Early in the exhibition ±1961 a visitor encounters Onion Walk (1961), by choreographer and dancer Simone Forti. A wonderfully (and deceptively) simple work, Onion Walk consists of nothing more than a sprouting onion balanced atop an empty bottle. As the onion’s sprouts grow, they gradually draw matter out from within the bulb until, ultimately, the onion’s overall weight shifts and it falls off the bottle. Onion Walk thus embodies ideas that inform ±1961 as a whole: it is at once an object and also a kind of performance and thus an example of ‘intermedia’; it is deskilled and unpretentious and thus manages to bridge the gap between art and life; and above all, it is a kind of ephemera, not in the sense of ancillary work on paper, but rather in the more fundamental sense of something that would not, could not and was not intended to last.

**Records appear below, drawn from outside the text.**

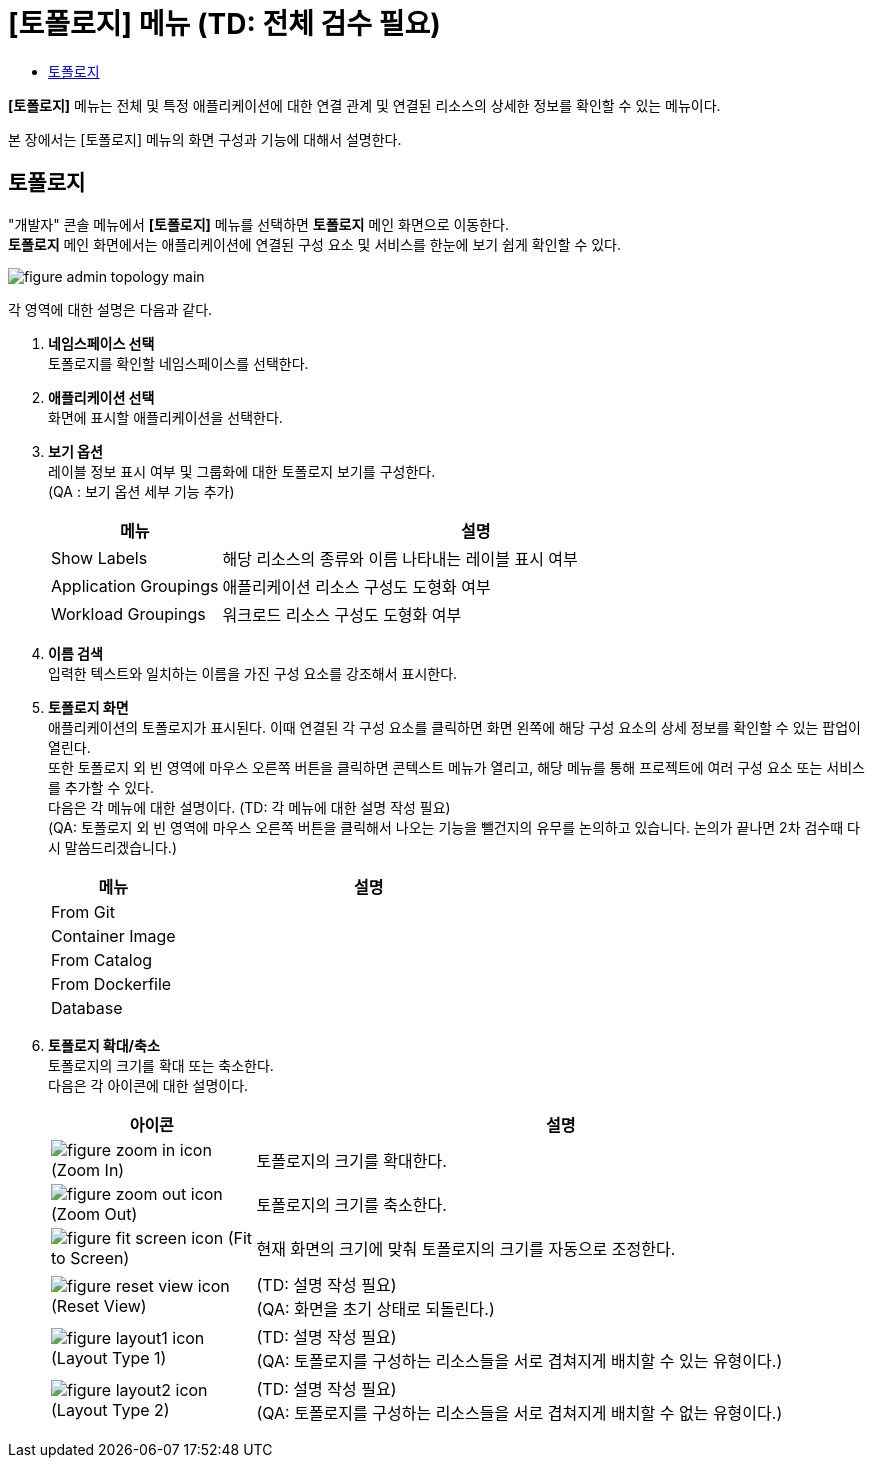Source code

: = [토폴로지] 메뉴 (TD: 전체 검수 필요)
:toc:
:toc-title:

*[토폴로지]* 메뉴는 전체 및 특정 애플리케이션에 대한 연결 관계 및 연결된 리소스의 상세한 정보를 확인할 수 있는 메뉴이다.

본 장에서는 [토폴로지] 메뉴의 화면 구성과 기능에 대해서 설명한다.

== 토폴로지

"개발자" 콘솔 메뉴에서 *[토폴로지]* 메뉴를 선택하면 *토폴로지* 메인 화면으로 이동한다. +
*토폴로지* 메인 화면에서는 애플리케이션에 연결된 구성 요소 및 서비스를 한눈에 보기 쉽게 확인할 수 있다. 

//[caption="그림. "] //캡션 제목 변경
[#img-topology-main]
image::../images/figure_admin_topology_main.png[]

각 영역에 대한 설명은 다음과 같다.

<1> *네임스페이스 선택* +
토폴로지를 확인할 네임스페이스를 선택한다.

<2> *애플리케이션 선택* +
화면에 표시할 애플리케이션을 선택한다. +

<3> *보기 옵션* +
레이블 정보 표시 여부 및 그룹화에 대한 토폴로지 보기를 구성한다. +
(QA : 보기 옵션 세부 기능 추가)
+
[width="100%",options="header", cols="1,3a"]
|====================
|메뉴|설명  
|Show Labels|해당 리소스의 종류와 이름 나타내는 레이블 표시 여부
|Application Groupings|애플리케이션 리소스 구성도 도형화 여부
|Workload Groupings|워크로드 리소스 구성도 도형화 여부
|====================
<4> *이름 검색* +
입력한 텍스트와 일치하는 이름을 가진 구성 요소를 강조해서 표시한다.
 
<5> *토폴로지 화면* +
애플리케이션의 토폴로지가 표시된다. 이때 연결된 각 구성 요소를 클릭하면 화면 왼쪽에 해당 구성 요소의 상세 정보를 확인할 수 있는 팝업이 열린다. +
또한 토폴로지 외 빈 영역에 마우스 오른쪽 버튼을 클릭하면 콘텍스트 메뉴가 열리고, 해당 메뉴를 통해 프로젝트에 여러 구성 요소 또는 서비스를 추가할 수 있다. +
다음은 각 메뉴에 대한 설명이다. (TD: 각 메뉴에 대한 설명 작성 필요) +
(QA: 토폴로지 외 빈 영역에 마우스 오른쪽 버튼을 클릭해서 나오는 기능을 뺄건지의 유무를 논의하고 있습니다. 논의가 끝나면 2차 검수때 다시 말씀드리겠습니다.)
+
[width="100%",options="header", cols="1,3a"]
|====================
|메뉴|설명  
|From Git|
|Container Image|
|From Catalog|
|From Dockerfile|
|Database|
|====================

<6> *토폴로지 확대/축소* +
토폴로지의 크기를 확대 또는 축소한다. +
다음은 각 아이콘에 대한 설명이다.
+
[width="100%",options="header", cols="1,3a"]
|====================
|아이콘|설명  
|image:../images/figure_zoom_in_icon.png[] (Zoom In)|토폴로지의 크기를 확대한다.
|image:../images/figure_zoom_out_icon.png[] (Zoom Out)|토폴로지의 크기를 축소한다.
|image:../images/figure_fit_screen_icon.png[] (Fit to Screen)|현재 화면의 크기에 맞춰 토폴로지의 크기를 자동으로 조정한다.
|image:../images/figure_reset_view_icon.png[] (Reset View)|(TD: 설명 작성 필요) + 
(QA: 화면을 초기 상태로 되돌린다.)
|image:../images/figure_layout1_icon.png[] (Layout Type 1)|(TD: 설명 작성 필요) +
(QA: 토폴로지를 구성하는 리소스들을 서로 겹쳐지게 배치할 수 있는 유형이다.)
|image:../images/figure_layout2_icon.png[] (Layout Type 2)|(TD: 설명 작성 필요) +
(QA: 토폴로지를 구성하는 리소스들을 서로 겹쳐지게 배치할 수 없는 유형이다.)
|====================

±1961 takes as its point of departure the remarkable publication An Anthology of Chance Operations (1963), edited by the composer La Monte Young (with poet Jackson Mac Low) and designed by Fluxus ringleader George Maciunas. Compiled by Young largely in 1961, An Anthology was an odd and radical publication, a collection of experimentally polyvalent texts, musical compositions, choreographies (including Onion Walk), word-events and other unclassifiable material. In spirit and methodology, it was a direct product of John Cage’s composition classes at the New School in New York in the late 1950s, and also the direct precursor of the Fluxus movement that Maciunas would promote in the following years.

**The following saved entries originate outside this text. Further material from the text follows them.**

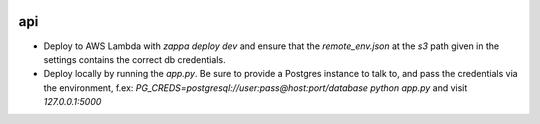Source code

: |Build Status| |Coveralls Status| |Requirements Status|

api
===

- Deploy to AWS Lambda with `zappa deploy dev` and ensure that the `remote_env.json` at the `s3` path given in the settings contains the correct db credentials.
- Deploy locally by running the `app.py`. Be sure to provide a Postgres instance to talk to, and pass the credentials via the environment, f.ex: `PG_CREDS=postgresql://user:pass@host:port/database python app.py` and visit `127.0.0.1:5000`


.. |Build Status| image:: https://travis-ci.org/multiplechoice/api.svg?branch=master
  :target: https://travis-ci.org/multiplechoice/api
.. |Coveralls Status| image:: https://coveralls.io/repos/github/multiplechoice/api/badge.svg?branch=master
  :target: https://coveralls.io/github/multiplechoice/api?branch=master
.. |Requirements Status| image:: https://requires.io/github/multiplechoice/api/requirements.svg?branch=master
  :target: https://requires.io/github/multiplechoice/api/requirements/?branch=master
  :alt: Requirements Status
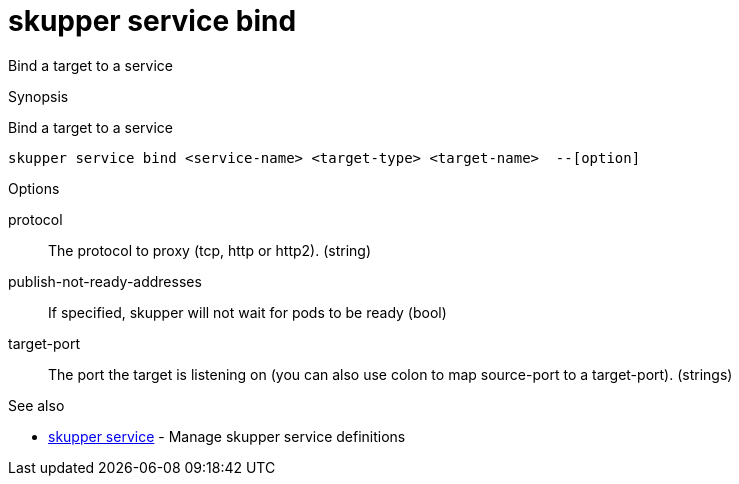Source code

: = skupper service bind

Bind a target to a service

.Synopsis

Bind a target to a service


 skupper service bind <service-name> <target-type> <target-name>  --[option]



.Options


// 
protocol:: 
The protocol to proxy (tcp, http or http2).
 (string)
publish-not-ready-addresses:: 
If specified, skupper will not wait for pods to be ready
 (bool)
target-port:: 
The port the target is listening on (you can also use colon to map source-port to a target-port).
 (strings)


.Options inherited from parent commands


// 
// 
// 


.See also

* xref:skupper_service.adoc[skupper service]	 - Manage skupper service definitions


// = Auto generated by spf13/cobra on 6-Oct-2022
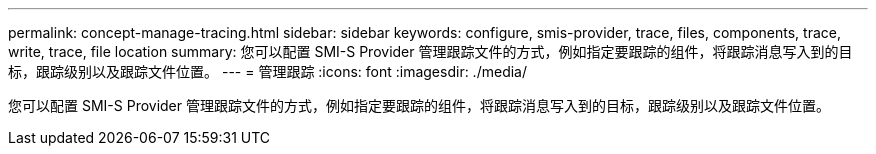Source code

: ---
permalink: concept-manage-tracing.html 
sidebar: sidebar 
keywords: configure, smis-provider, trace, files, components, trace, write, trace, file location 
summary: 您可以配置 SMI-S Provider 管理跟踪文件的方式，例如指定要跟踪的组件，将跟踪消息写入到的目标，跟踪级别以及跟踪文件位置。 
---
= 管理跟踪
:icons: font
:imagesdir: ./media/


[role="lead"]
您可以配置 SMI-S Provider 管理跟踪文件的方式，例如指定要跟踪的组件，将跟踪消息写入到的目标，跟踪级别以及跟踪文件位置。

Curated by Julia Robinson and Christian Xatrec, ±1961 brings together contemporaneous work by contributors to An Anthology – a small group, a clique even, centred on Young and with its nucleus in downtown New York (despite a certain degree of geographic disparity). Such a tight focus is a great boon to a thesis-driven, historically oriented exhibition; but in the case of ±1961, it forces the exhibition headlong into the inevitable problem of how to present, within the formaldehydelike environment of the museum, work by an exceedingly small group whose shared ethos entailed guerrilla-style resistance (and occasional outright hostilities) directed precisely towards such presentations.

Not surprisingly, in this museum context art objects qua art objects fare better in weathering the passage of time, and ±1961 includes many memorable such pieces: spare sculptures by Walter De Maria, a musical composition by Earl Browne that takes the form of a large, constructivist-style drawing stretched out on the floor, various works by Robert Morris and Ray Johnson, and a delightful announcement for the publication of John Cage’s book Silence (1961) in the form of a matchbook. In addition, daily dance performances and occasional film screenings serve to enliven the exhibition.

But in fact live art was the common currency among this select group of artists, composers, dancers and writers, and its transactional exchange, more than anything else, is what opened the way for the ‘expanded arts’ of the exhibition’s subtitle. As a result, the bulk of ±1961 is made up of material that is highly resistant to satisfactory gallery display (and that cannot, like Forti’s onion, be remade afresh every few days.) Here ±1961’s combination of restrictive focus and vast, sprawling scale works to its disadvantage. Had it been reduced in size, and had curatorial criteria been exercised to a greater degree (and with greater finesse), ±1961 might have functioned as a kind of ‘chamber exhibition’ – smaller, more intimate and more capable of conveying the unruly, challenging and challenge-taking spirit pervading certain lofts in downtown Manhattan in and around 1961.